Published:Friday | February 9, 2024 | 12:08 AM

BRIDGETOWN, Barbados (CMC):

Motor racing officials and fans described the death of rally champion Paul Bourne as a “huge loss” for the sport.

The two-time winner of the prestigious Barbados Rally and former competition secretary of the Barbados Rally Club died on Wednesday after a battle with cancer. He was 59.

Bourne was one of the island’s most formidable and most popular competitors for more than two decades until he stepped away from active motor racing about a decade ago.

“The passing of Paul Bourne is a huge and very sad loss,” public relation officer of the BRC, Neil Barnard said. “He was an intense competitor and had a marked impact on island – and indeed regional – motor sport.

“Even though he had retired from active competition, he had built such a passionate fan base that he still would create a buzz when he turned up to spectate at events. His energy was infectious.

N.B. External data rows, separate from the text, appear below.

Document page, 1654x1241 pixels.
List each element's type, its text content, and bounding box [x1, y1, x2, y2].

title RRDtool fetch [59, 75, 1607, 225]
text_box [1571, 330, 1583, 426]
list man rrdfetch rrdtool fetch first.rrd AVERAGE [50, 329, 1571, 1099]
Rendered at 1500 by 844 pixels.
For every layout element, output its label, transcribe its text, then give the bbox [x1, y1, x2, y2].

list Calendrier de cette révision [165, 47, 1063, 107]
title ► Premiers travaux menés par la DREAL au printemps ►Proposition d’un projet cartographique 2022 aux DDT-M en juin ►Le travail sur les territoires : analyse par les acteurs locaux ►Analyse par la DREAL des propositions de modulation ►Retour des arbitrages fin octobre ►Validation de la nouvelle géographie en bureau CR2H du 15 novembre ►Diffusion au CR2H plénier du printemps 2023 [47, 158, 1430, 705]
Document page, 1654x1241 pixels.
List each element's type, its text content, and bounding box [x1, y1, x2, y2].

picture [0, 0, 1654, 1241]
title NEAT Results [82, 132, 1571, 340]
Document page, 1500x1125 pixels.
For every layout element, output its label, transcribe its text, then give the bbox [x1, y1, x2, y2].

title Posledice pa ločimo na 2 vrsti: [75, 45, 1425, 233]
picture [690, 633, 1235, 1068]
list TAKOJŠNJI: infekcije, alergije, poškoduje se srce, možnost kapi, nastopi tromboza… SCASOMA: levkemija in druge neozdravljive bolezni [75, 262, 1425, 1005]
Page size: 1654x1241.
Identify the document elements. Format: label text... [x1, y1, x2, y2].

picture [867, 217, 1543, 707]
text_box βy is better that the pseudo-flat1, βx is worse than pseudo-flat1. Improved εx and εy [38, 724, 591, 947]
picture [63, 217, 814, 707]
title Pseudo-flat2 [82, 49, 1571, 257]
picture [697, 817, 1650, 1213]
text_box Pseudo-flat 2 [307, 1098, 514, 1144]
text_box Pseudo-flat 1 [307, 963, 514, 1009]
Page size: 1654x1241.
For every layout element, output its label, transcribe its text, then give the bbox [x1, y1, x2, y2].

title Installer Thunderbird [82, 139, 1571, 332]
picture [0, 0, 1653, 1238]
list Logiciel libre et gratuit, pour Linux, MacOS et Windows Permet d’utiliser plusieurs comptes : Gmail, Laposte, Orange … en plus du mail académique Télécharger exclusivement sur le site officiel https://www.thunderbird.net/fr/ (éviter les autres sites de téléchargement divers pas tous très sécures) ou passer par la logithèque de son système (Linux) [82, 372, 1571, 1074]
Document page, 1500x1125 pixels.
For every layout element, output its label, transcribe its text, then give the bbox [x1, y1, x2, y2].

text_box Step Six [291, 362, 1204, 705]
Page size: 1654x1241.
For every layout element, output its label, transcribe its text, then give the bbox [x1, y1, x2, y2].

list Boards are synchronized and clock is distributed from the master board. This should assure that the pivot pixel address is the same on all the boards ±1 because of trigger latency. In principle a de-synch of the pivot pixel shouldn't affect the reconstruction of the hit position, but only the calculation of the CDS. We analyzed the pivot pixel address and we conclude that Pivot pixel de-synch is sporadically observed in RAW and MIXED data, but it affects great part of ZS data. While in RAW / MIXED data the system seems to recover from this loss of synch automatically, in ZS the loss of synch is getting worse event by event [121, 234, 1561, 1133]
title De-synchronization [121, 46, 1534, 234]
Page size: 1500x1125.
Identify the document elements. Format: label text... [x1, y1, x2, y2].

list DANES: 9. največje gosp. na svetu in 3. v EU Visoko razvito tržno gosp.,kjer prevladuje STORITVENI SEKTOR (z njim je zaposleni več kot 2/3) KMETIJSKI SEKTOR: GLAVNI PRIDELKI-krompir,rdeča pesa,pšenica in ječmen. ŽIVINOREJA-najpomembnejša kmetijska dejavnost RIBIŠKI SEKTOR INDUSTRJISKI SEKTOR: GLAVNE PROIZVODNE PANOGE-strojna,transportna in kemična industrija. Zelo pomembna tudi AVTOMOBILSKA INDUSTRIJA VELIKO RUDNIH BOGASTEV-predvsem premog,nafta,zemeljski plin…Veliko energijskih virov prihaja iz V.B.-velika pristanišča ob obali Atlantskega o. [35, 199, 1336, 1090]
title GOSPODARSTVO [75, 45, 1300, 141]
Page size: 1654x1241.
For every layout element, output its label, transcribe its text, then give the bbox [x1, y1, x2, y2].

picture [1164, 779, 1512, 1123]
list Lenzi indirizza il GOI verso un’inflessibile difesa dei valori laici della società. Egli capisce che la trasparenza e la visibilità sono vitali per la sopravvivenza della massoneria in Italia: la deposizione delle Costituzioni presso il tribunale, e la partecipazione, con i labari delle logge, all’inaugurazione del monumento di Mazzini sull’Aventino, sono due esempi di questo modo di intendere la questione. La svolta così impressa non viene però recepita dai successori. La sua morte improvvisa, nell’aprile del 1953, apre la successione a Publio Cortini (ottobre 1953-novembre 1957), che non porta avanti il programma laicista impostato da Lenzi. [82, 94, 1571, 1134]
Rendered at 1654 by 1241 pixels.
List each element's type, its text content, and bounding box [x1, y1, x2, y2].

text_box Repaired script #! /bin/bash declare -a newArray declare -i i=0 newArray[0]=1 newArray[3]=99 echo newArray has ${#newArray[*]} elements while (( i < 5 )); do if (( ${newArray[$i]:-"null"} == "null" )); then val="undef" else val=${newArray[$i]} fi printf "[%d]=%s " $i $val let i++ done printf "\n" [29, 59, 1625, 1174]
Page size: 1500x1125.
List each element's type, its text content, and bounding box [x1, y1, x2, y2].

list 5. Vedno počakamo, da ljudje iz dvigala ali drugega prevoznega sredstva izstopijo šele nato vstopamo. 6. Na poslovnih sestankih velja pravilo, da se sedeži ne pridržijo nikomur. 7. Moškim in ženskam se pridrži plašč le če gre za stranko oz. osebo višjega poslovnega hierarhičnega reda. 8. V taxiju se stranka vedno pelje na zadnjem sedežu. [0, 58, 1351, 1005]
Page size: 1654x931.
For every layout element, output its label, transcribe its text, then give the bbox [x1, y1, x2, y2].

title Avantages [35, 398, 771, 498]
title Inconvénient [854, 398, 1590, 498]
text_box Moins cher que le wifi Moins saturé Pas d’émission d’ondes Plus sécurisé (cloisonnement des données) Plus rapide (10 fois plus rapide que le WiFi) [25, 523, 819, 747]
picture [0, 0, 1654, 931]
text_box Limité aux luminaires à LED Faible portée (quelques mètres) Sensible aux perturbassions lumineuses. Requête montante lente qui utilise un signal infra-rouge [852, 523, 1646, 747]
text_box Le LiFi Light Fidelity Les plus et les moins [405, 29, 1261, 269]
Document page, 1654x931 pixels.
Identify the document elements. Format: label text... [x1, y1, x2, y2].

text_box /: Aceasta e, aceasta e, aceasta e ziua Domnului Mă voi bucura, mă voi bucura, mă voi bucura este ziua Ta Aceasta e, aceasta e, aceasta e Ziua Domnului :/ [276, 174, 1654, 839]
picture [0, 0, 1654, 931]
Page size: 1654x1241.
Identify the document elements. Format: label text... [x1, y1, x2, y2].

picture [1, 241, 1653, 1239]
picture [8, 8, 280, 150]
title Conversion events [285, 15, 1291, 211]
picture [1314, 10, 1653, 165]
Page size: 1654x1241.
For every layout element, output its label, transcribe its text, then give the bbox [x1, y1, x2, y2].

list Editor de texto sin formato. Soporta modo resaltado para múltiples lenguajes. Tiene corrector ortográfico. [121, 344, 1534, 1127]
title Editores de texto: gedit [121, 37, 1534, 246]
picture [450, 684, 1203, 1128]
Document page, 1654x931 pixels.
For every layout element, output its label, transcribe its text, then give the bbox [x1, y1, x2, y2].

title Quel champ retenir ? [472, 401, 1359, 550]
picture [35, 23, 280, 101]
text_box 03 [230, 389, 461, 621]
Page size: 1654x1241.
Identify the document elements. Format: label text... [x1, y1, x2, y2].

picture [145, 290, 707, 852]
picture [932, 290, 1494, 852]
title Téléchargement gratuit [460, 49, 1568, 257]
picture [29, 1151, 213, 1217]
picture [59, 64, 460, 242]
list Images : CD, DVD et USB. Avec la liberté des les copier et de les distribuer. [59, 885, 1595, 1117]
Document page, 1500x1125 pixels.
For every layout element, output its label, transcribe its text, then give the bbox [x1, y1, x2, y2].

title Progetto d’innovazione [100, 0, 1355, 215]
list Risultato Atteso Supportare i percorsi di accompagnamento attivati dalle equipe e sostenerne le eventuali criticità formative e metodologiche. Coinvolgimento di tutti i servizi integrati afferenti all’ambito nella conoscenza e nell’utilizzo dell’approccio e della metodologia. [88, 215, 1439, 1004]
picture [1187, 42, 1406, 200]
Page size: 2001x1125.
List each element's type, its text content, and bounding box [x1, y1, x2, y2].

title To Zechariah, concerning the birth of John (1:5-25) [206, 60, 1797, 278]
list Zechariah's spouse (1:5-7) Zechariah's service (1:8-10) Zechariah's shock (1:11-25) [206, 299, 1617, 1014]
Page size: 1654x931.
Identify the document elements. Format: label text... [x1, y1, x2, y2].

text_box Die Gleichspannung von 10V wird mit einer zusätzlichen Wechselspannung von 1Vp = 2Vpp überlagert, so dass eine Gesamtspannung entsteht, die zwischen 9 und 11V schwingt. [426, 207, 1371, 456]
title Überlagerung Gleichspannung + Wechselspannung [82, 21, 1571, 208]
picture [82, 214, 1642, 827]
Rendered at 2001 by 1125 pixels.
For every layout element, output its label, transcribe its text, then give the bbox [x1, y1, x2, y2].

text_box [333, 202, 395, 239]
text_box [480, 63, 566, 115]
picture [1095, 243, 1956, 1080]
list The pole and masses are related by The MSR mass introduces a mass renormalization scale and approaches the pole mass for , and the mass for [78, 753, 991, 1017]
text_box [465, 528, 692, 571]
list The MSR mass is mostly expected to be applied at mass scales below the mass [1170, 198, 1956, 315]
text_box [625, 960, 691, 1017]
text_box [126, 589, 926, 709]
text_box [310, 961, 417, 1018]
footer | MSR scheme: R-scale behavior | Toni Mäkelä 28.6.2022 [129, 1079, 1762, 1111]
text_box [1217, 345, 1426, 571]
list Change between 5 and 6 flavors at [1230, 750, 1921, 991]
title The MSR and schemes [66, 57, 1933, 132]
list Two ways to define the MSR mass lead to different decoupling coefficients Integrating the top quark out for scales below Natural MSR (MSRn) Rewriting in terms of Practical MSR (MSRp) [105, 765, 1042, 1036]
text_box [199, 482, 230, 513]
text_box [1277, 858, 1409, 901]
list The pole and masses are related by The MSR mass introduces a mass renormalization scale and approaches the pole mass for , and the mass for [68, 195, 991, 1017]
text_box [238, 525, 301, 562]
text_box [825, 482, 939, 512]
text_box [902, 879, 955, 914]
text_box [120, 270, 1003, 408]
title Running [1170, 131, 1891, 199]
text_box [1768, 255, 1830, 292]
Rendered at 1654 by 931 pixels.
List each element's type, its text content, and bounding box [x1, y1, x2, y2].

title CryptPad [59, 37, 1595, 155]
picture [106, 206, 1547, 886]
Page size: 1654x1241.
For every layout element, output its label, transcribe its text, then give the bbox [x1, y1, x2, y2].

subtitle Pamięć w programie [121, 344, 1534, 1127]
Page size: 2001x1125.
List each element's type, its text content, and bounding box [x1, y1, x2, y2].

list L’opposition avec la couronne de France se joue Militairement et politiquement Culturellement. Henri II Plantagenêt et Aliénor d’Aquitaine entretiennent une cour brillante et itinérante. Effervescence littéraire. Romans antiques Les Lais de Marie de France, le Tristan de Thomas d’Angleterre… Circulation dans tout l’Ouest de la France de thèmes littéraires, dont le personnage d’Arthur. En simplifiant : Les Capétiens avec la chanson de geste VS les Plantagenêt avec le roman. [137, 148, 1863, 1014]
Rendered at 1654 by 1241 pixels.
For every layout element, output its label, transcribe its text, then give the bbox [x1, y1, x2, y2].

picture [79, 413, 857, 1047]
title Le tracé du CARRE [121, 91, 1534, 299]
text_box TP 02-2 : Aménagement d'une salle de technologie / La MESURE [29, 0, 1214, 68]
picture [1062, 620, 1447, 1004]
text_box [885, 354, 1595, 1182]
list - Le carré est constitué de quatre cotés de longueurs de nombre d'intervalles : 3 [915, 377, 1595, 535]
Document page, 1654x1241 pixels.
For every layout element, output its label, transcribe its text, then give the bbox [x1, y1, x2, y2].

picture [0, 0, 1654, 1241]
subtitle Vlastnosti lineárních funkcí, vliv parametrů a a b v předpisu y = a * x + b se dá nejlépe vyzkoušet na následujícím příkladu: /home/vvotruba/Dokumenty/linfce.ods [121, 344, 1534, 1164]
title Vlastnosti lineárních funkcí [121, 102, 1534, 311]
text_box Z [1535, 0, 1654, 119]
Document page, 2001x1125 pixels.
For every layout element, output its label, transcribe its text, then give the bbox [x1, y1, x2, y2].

A remarkable man.”

Bourne earned his nickname, ‘The Surfer’ on the sea as both a competitor and organiser of sailing and surfing events in the island before he arrived in motor sport in the late 1980s, first with an Austin Maestro, then a Peugeot 205 GTi.

From the early days of the all-stage rally, Bourne was a regular podium finisher, and he claimed his first win in 2003 during a successful partnership with co-driver Louis Venezia.

It was the first win for a world rally car (WRC), and it might have come the previous year, when his Subaru Impreza became the island’s first resident WRC, but for a massive accident on the opening stage.

Bourne was a regular winner of rallies and speed events in the island, and he won his class in the local drivers’ championship eight times between 2002 and 2012.

He was also active across the island’s other motoring clubs and disciplines, being very competitive in rally sprints in the early days of the Vaucluse Raceway and a circuit racing group champion at the island’s prime motor racing facility at Bushy Park.

Bourne also made a name for himself outside of Barbados, finishing third in Rally Jamaica in 2003 and won Rally Trinidad the following year before he went on to win his second Rally Barbados in 2007.

Behind the scenes, he was ever-present at motor sport events in the island, advising and encouraging emerging drivers, returned to his role of president of the Barbados Surfing Association six years ago, while developing a popular biodynamic farm, nature sanctuary, and tourist attraction in the eastern parish of St Joseph.